The suspension of nuclear reactors in Japan after the 2011 Fukushima disaster has kept many workers there from engaging in plant operations, resulting in inexperienced employees accounting for nearly a quarter of the workforce at plants, according to a Kyodo News tally.

Of 1,923 employees at 15 nuclear power stations as of November to December, 460 had no prior work experience at online plants, the tally based on data from 10 Japanese utilities showed nearly a decade after the magnitude-9.0 earthquake and a massive tsunami hit on March 11, 2011, and caused triple meltdowns at the Fukushima Daiichi plant.
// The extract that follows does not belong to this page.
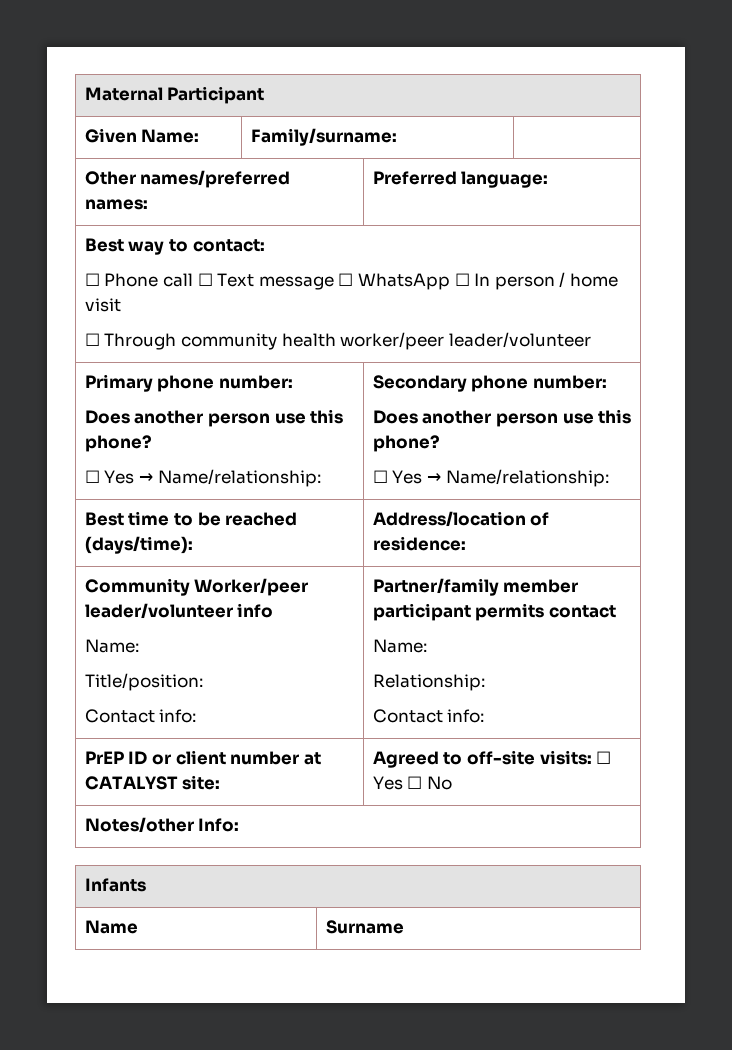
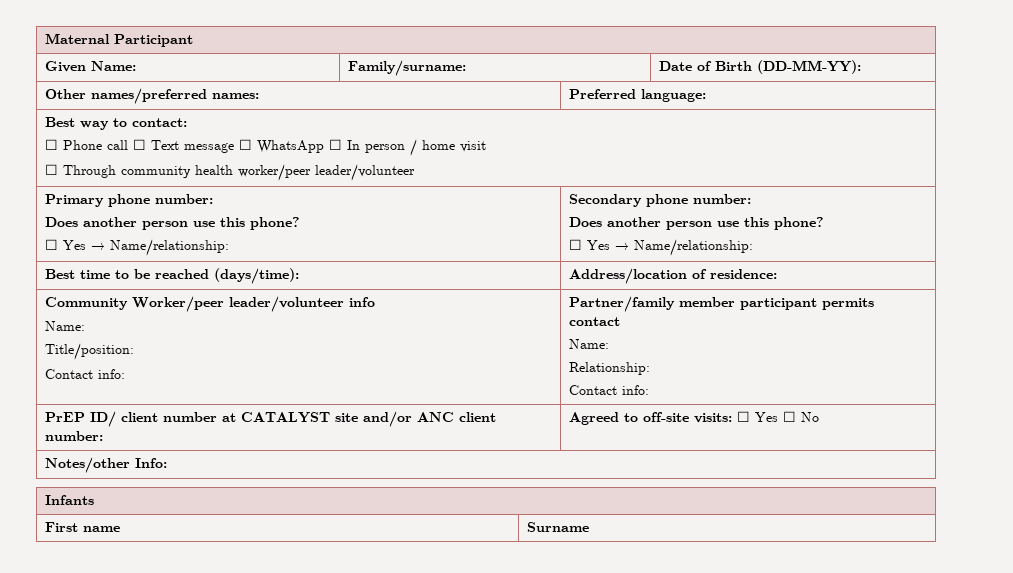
(397, 137) none -> [658,60,861,74] Date of Birth (DD-MM-YY):
[128,751,171,765] ID or -> [89,411,116,427] ID/
[182,775,221,790] site: -> [334,411,496,427] [44,431,103,441] site and/or ANC client number:
[84,920,138,934] Name -> [44,522,120,532] First name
The crippled facility is not included in the 15 plants.

Photo taken in November 2014 shows a signboard reading "Nuclear power: energy for a bright future" in the northeastern Japan town of Futaba, which co-host the Fukushima Daiichi nuclear power plant crippled by the March 2011 Great East Japan Earthquake. (Kyodo)
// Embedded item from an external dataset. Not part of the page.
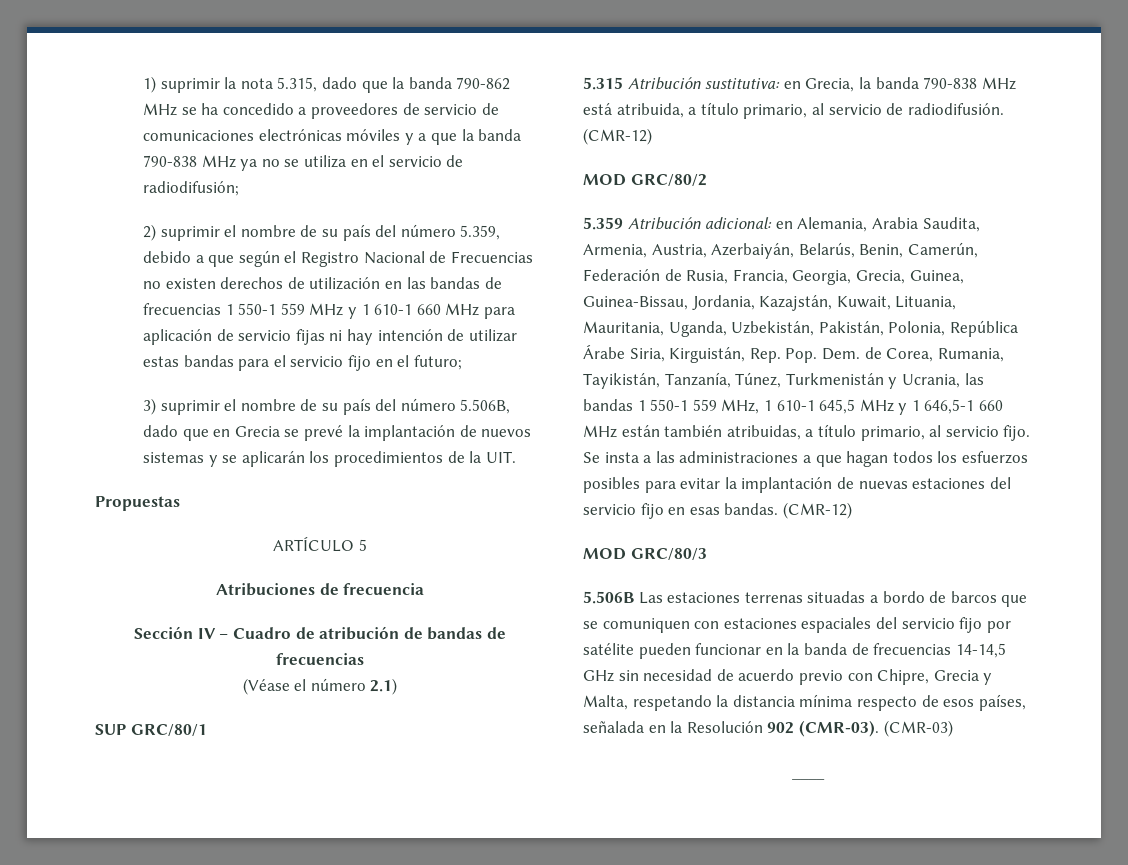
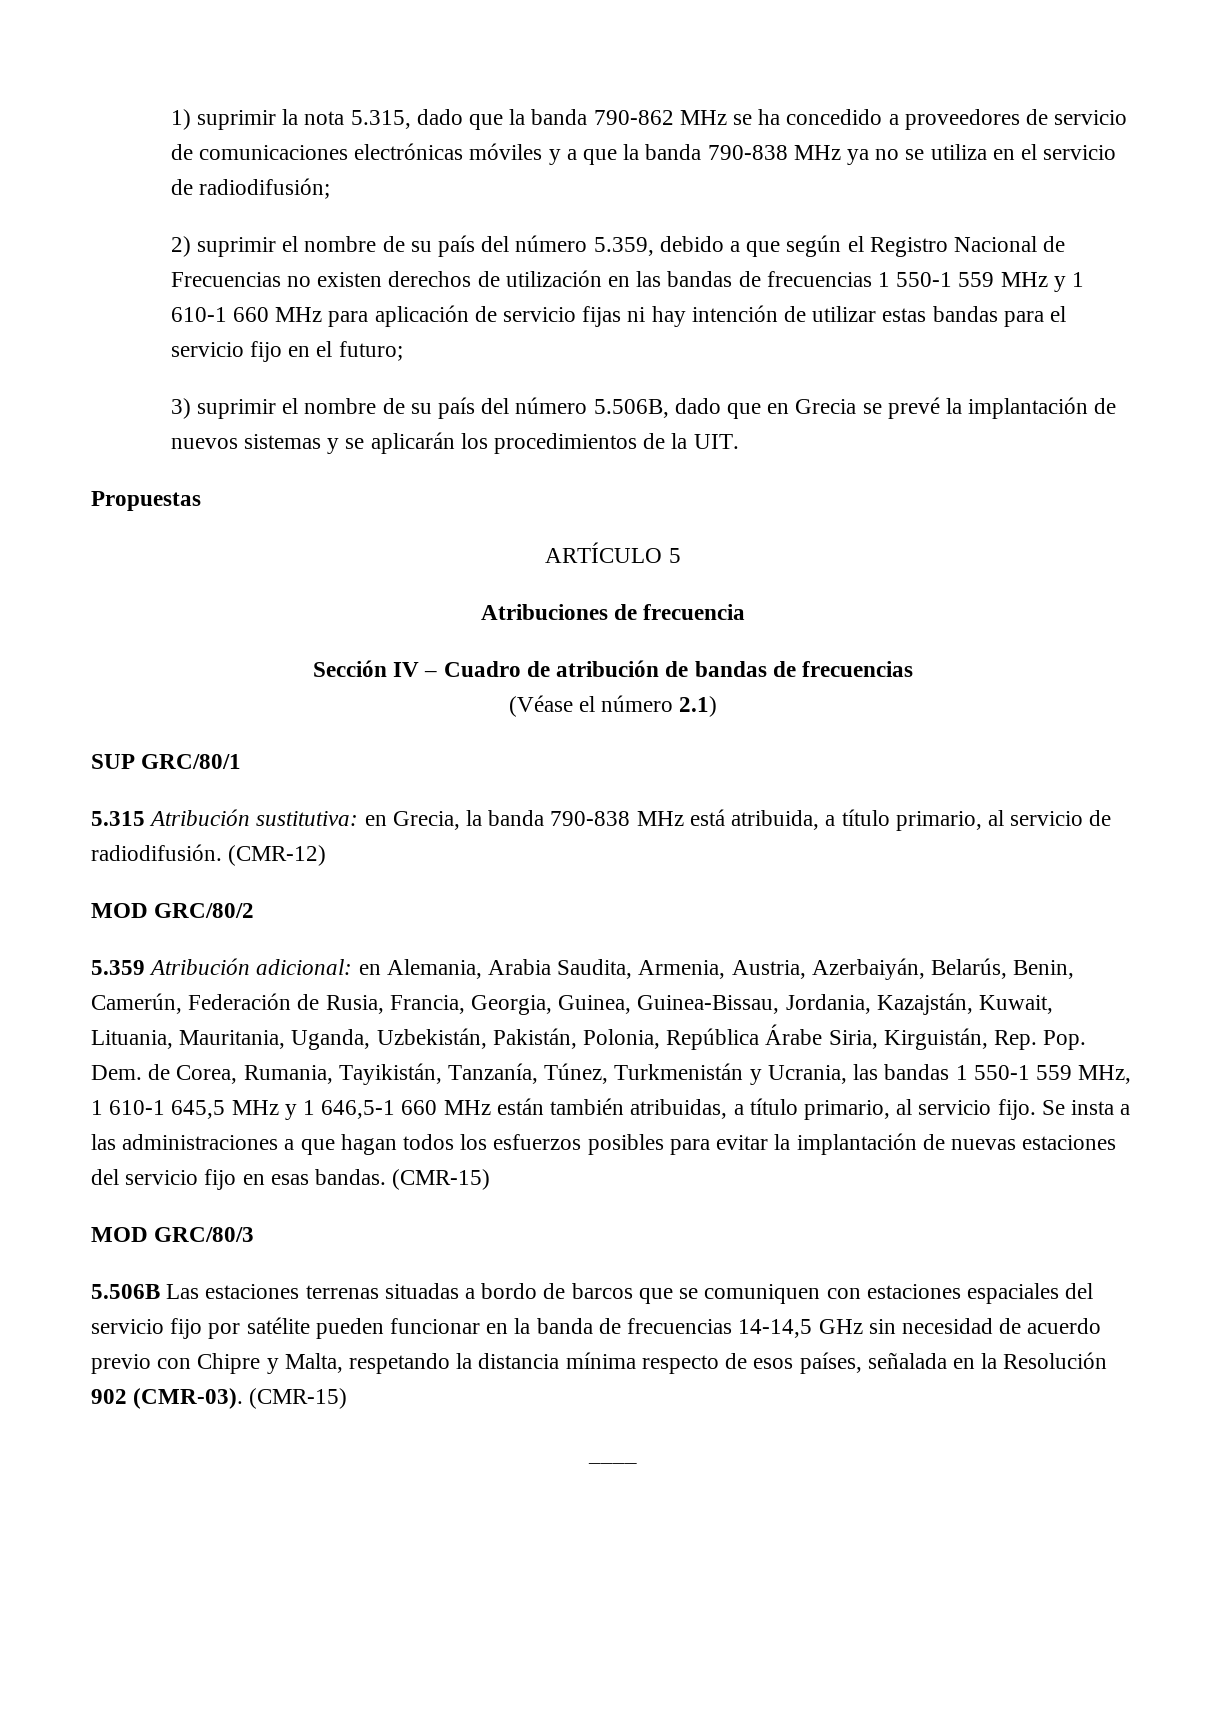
[855,270,905,284] Grecia, -> (553, 1005) none
[782,502,852,519] (CMR-12) -> [392,1169,491,1190] (CMR-15)
[877,669,979,685] Chipre, Grecia -> [197,1353,261,1374] Chipre
[883,720,953,737] (CMR-03) -> [249,1388,348,1409] (CMR-15)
At four plants run by Tohoku Electric Power Co., Chubu Electric Power Co. and Chugoku Electric Power Co., those with no prior work experience make up more than 40 percent.
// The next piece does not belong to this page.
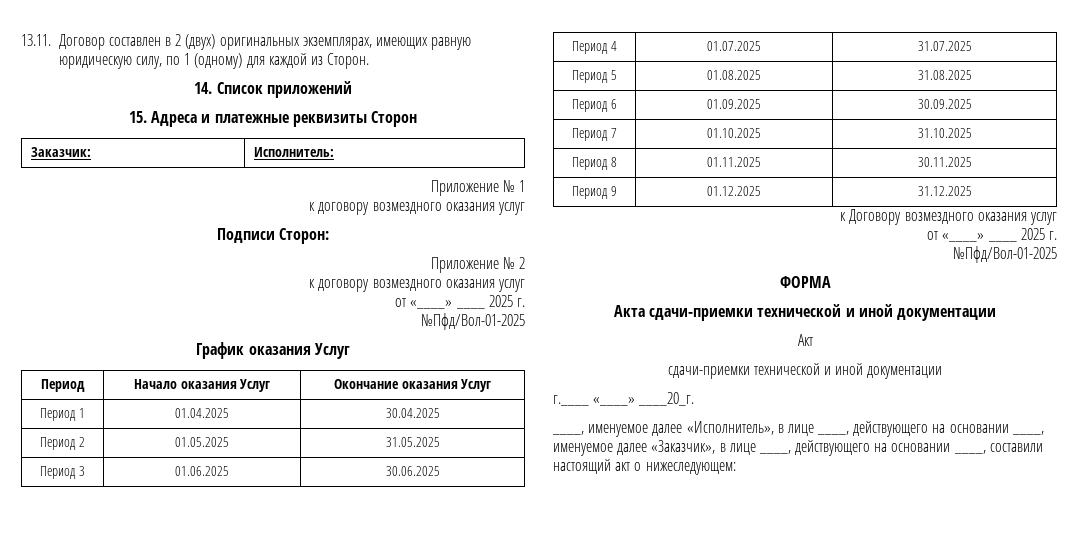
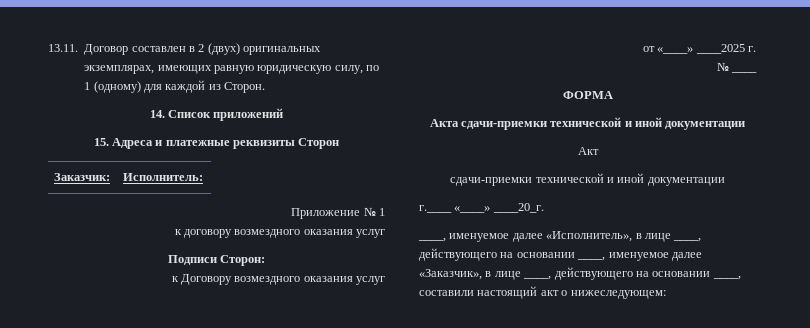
[430,257,525,273] [309,279,525,292] [395,298,485,309] [488,295,525,307] [421,313,525,330] [196,342,350,359] [41,379,85,392] [133,379,271,392] [333,379,492,392] [40,408,85,421] [175,408,230,418] [385,408,440,418] [40,437,85,450] [175,437,230,447] [385,437,440,447] [40,466,85,479] [175,466,230,476] [385,466,440,476] [572,41,617,54] [707,41,761,51] [917,41,972,51] [572,70,617,83] [707,70,761,80] [917,70,972,80] [572,99,617,112] [707,99,761,109] [917,99,972,109] [572,128,617,141] [707,128,761,138] [917,128,972,138] [572,157,617,170] [707,157,761,167] [917,157,972,167] [572,186,617,199] [707,186,761,196] [917,186,972,196] // Приложение № 2 // к договору возмездного оказания услуг // от «____» ____ 2025 г. // №Пфд/Вол-01-2025 // График оказания Услуг // Период | Начало оказания Услуг | Окончание оказания Услуг // Период 1 | 01.04.2025 | 30.04.2025 // Период 2 | 01.05.2025 | 31.05.2025 // Период 3 | 01.06.2025 | 30.06.2025 // Период 4 | 01.07.2025 | 31.07.2025 // Период 5 | 01.08.2025 | 31.08.2025 // Период 6 | 01.09.2025 | 30.09.2025 // Период 7 | 01.10.2025 | 31.10.2025 // Период 8 | 01.11.2025 | 30.11.2025 // Период 9 | 01.12.2025 | 31.12.2025 -> (266, 260) none
[987,240,1017,242] [1020,228,1057,240] [953,246,1057,263] ____ 2025 г. // №Пфд/Вол-01-2025 -> [695,44,756,54] [716,62,729,71] [731,71,757,73] ____2025 г. // № ____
A total of 50 reactors were shut after the worst nuclear crisis since Chernobyl in 1986 for safety concerns. Prime Minister Yoshihide Suga has said his government will seek to promote the restart of reactors under his clean energy and environment initiatives.

But the nuclear power industry faces a challenge in resuming and running reactors, as utilities are not able to offer enough on-the-job training opportunities given that many reactors remain suspended, industry experts say.

The government implemented stricter regulations for restart to address safety concerns. Nine reactors since have been rebooted under the tighter rules as of Feb. 8.

The government has set a target for nuclear power generation to account for 20 to 22 percent of the country's electricity supply by 2030, which requires restarting 20 to 30 reactors.

In the nuclear power business, 27 percent of the total workforce joined the 10 companies after the Fukushima disaster, as the industry seeks to pass on lessons learned from the catastrophe.